-------- Data for this task
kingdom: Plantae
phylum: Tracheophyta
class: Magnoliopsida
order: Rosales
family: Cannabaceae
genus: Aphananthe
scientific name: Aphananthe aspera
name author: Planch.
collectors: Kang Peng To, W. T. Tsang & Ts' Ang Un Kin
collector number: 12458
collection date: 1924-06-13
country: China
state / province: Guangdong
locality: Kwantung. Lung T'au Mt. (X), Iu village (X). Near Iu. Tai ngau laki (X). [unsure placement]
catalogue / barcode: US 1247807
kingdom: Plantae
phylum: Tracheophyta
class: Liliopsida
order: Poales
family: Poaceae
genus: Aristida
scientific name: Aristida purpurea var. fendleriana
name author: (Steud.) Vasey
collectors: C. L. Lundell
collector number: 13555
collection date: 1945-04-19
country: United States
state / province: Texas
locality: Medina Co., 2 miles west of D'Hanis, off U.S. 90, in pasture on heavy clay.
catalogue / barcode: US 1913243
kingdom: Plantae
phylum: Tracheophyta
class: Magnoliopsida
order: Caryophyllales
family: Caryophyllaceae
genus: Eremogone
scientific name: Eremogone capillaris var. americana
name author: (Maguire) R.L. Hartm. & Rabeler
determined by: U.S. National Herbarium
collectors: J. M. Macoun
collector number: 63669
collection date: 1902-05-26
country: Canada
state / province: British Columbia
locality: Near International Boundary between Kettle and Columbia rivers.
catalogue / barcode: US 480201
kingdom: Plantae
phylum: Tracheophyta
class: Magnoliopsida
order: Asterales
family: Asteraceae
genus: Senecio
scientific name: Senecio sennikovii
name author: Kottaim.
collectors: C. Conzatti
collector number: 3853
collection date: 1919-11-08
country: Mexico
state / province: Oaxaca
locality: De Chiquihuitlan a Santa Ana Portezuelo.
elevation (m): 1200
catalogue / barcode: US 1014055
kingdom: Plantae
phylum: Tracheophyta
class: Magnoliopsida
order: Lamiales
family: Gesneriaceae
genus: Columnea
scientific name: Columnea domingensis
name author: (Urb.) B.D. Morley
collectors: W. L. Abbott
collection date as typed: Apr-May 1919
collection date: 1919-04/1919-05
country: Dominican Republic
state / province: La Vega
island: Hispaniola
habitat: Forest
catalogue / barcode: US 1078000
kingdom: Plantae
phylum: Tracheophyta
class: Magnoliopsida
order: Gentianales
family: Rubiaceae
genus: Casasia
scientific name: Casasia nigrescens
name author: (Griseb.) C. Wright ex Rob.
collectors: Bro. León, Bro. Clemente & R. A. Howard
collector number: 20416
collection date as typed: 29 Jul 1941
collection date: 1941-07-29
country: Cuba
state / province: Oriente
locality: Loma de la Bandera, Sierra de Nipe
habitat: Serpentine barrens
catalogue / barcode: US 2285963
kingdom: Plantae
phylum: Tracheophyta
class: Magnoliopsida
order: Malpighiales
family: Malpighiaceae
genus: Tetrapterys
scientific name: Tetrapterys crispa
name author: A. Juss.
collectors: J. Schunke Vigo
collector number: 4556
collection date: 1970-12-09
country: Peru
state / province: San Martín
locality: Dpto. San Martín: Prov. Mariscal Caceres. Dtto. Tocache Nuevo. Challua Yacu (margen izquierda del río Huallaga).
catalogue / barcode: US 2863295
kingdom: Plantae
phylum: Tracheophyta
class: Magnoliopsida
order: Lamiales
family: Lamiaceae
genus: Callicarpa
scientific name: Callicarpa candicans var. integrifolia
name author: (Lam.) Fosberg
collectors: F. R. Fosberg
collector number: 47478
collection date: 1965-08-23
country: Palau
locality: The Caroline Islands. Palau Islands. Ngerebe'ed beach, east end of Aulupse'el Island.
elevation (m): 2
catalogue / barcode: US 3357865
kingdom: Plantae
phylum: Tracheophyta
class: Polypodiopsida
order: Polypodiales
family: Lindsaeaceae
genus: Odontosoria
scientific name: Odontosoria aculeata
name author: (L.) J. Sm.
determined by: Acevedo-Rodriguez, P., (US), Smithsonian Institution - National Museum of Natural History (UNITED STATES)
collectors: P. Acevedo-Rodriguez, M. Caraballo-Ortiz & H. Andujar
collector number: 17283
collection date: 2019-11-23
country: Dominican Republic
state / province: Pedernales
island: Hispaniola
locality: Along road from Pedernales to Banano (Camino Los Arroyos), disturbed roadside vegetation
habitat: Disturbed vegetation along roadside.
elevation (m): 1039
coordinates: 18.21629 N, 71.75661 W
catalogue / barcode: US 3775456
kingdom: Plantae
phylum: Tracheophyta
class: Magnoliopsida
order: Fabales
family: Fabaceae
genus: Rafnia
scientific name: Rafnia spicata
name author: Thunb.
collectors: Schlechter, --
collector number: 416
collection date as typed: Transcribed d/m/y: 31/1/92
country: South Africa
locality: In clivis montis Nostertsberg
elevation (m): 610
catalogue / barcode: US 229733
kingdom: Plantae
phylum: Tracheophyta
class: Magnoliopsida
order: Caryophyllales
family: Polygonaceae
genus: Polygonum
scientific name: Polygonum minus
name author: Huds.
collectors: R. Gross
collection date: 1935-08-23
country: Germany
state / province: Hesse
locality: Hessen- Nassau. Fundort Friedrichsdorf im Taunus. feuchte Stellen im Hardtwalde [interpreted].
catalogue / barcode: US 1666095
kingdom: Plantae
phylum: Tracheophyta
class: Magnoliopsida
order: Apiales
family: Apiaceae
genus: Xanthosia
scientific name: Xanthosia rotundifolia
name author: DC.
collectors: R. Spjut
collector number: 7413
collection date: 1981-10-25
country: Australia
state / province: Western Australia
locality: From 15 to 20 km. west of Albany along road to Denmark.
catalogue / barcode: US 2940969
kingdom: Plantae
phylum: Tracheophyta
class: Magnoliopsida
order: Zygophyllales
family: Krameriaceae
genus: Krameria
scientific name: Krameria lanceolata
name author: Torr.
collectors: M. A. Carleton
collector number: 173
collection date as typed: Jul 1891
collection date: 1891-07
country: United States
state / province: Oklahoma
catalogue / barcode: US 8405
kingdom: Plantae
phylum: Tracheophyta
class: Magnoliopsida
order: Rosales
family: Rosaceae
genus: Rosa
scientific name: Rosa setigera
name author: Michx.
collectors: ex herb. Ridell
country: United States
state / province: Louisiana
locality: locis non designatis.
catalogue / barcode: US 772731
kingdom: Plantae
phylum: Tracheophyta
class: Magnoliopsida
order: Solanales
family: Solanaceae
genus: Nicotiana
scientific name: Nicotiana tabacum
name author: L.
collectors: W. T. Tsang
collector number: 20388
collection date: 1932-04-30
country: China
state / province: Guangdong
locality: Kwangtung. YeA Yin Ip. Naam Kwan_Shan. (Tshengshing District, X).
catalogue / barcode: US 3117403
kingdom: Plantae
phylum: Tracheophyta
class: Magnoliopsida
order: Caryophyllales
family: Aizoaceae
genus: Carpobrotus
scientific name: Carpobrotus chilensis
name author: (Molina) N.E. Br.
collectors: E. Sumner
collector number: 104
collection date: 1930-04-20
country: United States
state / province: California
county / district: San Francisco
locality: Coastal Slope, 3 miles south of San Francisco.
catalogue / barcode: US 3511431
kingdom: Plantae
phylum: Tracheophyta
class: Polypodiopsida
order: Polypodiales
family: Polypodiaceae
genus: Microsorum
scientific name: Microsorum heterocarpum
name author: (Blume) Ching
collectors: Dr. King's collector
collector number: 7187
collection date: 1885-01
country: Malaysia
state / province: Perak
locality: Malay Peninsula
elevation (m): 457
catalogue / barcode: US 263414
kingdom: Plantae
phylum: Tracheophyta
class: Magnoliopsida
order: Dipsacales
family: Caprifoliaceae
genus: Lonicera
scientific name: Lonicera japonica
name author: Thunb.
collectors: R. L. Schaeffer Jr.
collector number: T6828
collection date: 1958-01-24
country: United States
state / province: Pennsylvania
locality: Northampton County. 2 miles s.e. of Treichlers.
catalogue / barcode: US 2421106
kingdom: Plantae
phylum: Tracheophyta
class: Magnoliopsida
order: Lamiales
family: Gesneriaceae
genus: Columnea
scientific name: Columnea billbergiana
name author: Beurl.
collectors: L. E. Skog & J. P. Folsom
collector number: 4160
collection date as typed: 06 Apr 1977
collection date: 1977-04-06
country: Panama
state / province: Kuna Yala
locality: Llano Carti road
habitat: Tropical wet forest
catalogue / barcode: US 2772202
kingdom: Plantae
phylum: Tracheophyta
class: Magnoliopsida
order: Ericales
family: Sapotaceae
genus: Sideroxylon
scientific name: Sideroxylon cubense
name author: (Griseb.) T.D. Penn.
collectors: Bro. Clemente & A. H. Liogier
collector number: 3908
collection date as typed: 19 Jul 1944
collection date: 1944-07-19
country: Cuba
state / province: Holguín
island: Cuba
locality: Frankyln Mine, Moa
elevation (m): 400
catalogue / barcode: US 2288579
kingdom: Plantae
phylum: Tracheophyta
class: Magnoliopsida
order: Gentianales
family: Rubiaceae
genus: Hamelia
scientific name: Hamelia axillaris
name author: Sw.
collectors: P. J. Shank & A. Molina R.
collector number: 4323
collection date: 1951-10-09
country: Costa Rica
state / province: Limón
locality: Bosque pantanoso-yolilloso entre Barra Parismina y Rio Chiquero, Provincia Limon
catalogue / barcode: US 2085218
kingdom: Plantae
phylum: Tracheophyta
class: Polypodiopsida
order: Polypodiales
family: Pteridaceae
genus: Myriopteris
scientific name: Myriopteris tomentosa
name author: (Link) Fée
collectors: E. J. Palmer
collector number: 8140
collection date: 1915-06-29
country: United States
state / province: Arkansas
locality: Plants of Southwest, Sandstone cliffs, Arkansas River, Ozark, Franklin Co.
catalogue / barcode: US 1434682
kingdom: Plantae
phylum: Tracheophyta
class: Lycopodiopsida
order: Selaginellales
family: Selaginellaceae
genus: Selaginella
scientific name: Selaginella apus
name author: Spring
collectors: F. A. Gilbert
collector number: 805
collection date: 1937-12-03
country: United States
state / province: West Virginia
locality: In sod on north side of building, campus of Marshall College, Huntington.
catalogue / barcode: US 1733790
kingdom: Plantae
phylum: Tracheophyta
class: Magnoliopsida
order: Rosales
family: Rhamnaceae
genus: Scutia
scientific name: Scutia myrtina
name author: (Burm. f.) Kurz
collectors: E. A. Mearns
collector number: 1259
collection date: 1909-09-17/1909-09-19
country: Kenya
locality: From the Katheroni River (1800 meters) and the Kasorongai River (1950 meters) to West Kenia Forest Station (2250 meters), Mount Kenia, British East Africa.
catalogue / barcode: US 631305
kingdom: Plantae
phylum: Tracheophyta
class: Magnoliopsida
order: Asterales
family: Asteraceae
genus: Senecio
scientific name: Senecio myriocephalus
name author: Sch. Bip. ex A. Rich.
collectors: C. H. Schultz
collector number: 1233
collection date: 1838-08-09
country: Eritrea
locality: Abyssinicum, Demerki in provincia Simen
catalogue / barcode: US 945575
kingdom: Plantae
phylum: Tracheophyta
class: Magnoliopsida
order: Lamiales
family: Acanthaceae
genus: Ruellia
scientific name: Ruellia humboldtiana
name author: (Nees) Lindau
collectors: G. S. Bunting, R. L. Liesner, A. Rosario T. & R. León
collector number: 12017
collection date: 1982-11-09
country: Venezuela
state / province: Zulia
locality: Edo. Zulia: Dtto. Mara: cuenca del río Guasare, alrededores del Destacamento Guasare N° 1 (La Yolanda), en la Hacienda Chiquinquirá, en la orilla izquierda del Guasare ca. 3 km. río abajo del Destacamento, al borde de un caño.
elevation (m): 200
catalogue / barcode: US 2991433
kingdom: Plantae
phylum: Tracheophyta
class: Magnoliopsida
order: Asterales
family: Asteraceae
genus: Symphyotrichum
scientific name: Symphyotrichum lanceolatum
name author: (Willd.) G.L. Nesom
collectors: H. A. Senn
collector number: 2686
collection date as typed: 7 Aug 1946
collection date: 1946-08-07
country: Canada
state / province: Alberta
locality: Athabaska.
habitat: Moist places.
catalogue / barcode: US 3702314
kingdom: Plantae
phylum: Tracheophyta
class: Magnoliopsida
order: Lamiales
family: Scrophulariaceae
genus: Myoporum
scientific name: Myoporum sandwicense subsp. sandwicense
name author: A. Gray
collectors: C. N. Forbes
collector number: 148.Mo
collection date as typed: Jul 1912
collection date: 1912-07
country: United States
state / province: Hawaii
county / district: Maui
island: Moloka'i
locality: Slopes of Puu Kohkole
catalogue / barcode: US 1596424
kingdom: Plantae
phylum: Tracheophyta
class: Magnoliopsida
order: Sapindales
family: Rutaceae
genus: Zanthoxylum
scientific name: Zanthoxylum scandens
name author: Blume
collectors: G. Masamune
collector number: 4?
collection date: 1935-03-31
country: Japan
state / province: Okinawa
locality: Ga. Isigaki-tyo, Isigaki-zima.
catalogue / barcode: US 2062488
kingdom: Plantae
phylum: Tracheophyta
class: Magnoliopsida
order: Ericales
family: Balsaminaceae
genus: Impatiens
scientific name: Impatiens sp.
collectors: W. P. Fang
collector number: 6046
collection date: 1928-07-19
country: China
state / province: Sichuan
----------------
● **Given problem**
Recast the material from the line containing "scientific name: Eremogone" up to and including the line containing "collection date: 1941-07-29" as a Markdown table. Use the columns Row and Entry, give each line its own numbered row, and skip any blank lines.

● **The completed task**
| Row | Entry |
|---|---|
| 1 | scientific name: Eremogone capillaris var. americana |
| 2 | name author: (Maguire) R.L. Hartm. & Rabeler |
| 3 | determined by: U.S. National Herbarium |
| 4 | collectors: J. M. Macoun |
| 5 | collector number: 63669 |
| 6 | collection date: 1902-05-26 |
| 7 | country: Canada |
| 8 | state / province: British Columbia |
| 9 | locality: Near International Boundary between Kettle and Columbia rivers. |
| 10 | catalogue / barcode: US 480201 |
| 11 | kingdom: Plantae |
| 12 | phylum: Tracheophyta |
| 13 | class: Magnoliopsida |
| 14 | order: Asterales |
| 15 | family: Asteraceae |
| 16 | genus: Senecio |
| 17 | scientific name: Senecio sennikovii |
| 18 | name author: Kottaim. |
| 19 | collectors: C. Conzatti |
| 20 | collector number: 3853 |
| 21 | collection date: 1919-11-08 |
| 22 | country: Mexico |
| 23 | state / province: Oaxaca |
| 24 | locality: De Chiquihuitlan a Santa Ana Portezuelo. |
| 25 | elevation (m): 1200 |
| 26 | catalogue / barcode: US 1014055 |
| 27 | kingdom: Plantae |
| 28 | phylum: Tracheophyta |
| 29 | class: Magnoliopsida |
| 30 | order: Lamiales |
| 31 | family: Gesneriaceae |
| 32 | genus: Columnea |
| 33 | scientific name: Columnea domingensis |
| 34 | name author: (Urb.) B.D. Morley |
| 35 | collectors: W. L. Abbott |
| 36 | collection date as typed: Apr-May 1919 |
| 37 | collection date: 1919-04/1919-05 |
| 38 | country: Dominican Republic |
| 39 | state / province: La Vega |
| 40 | island: Hispaniola |
| 41 | habitat: Forest |
| 42 | catalogue / barcode: US 1078000 |
| 43 | kingdom: Plantae |
| 44 | phylum: Tracheophyta |
| 45 | class: Magnoliopsida |
| 46 | order: Gentianales |
| 47 | family: Rubiaceae |
| 48 | genus: Casasia |
| 49 | scientific name: Casasia nigrescens |
| 50 | name author: (Griseb.) C. Wright ex Rob. |
| 51 | collectors: Bro. León, Bro. Clemente & R. A. Howard |
| 52 | collector number: 20416 |
| 53 | collection date as typed: 29 Jul 1941 |
| 54 | collection date: 1941-07-29 |